* Instructions to follow: As soon as the line containing "dominio in diversi paesi" appears in the material below, start returning lines exactly, and end with the line containing "Tipicamente, un'azienda inizia".
───
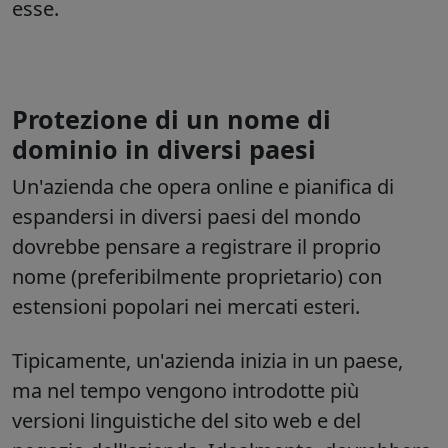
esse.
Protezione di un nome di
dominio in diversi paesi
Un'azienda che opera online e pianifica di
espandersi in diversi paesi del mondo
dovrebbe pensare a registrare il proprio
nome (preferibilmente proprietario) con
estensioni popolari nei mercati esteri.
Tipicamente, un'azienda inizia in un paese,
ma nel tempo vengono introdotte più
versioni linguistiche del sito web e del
───
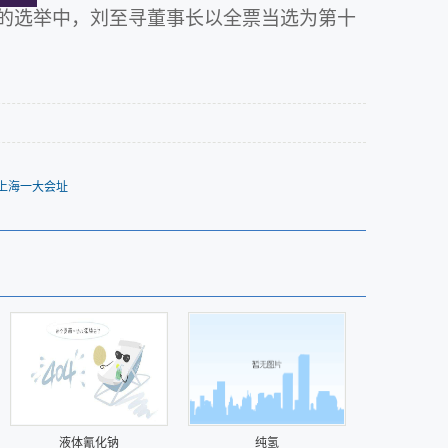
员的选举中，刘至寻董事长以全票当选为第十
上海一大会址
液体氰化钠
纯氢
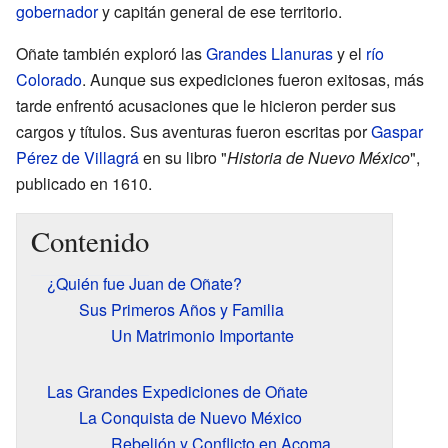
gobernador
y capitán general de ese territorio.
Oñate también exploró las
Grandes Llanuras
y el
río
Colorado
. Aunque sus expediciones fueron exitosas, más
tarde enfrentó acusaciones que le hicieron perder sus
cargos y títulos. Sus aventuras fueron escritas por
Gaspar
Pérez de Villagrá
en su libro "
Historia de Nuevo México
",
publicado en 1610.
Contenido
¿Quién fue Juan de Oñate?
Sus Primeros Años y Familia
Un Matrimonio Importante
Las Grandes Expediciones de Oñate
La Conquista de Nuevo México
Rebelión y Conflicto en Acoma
───
* Exercise output:
dominio in diversi paesi
Un'azienda che opera online e pianifica di
espandersi in diversi paesi del mondo
dovrebbe pensare a registrare il proprio
nome (preferibilmente proprietario) con
estensioni popolari nei mercati esteri.
Tipicamente, un'azienda inizia in un paese,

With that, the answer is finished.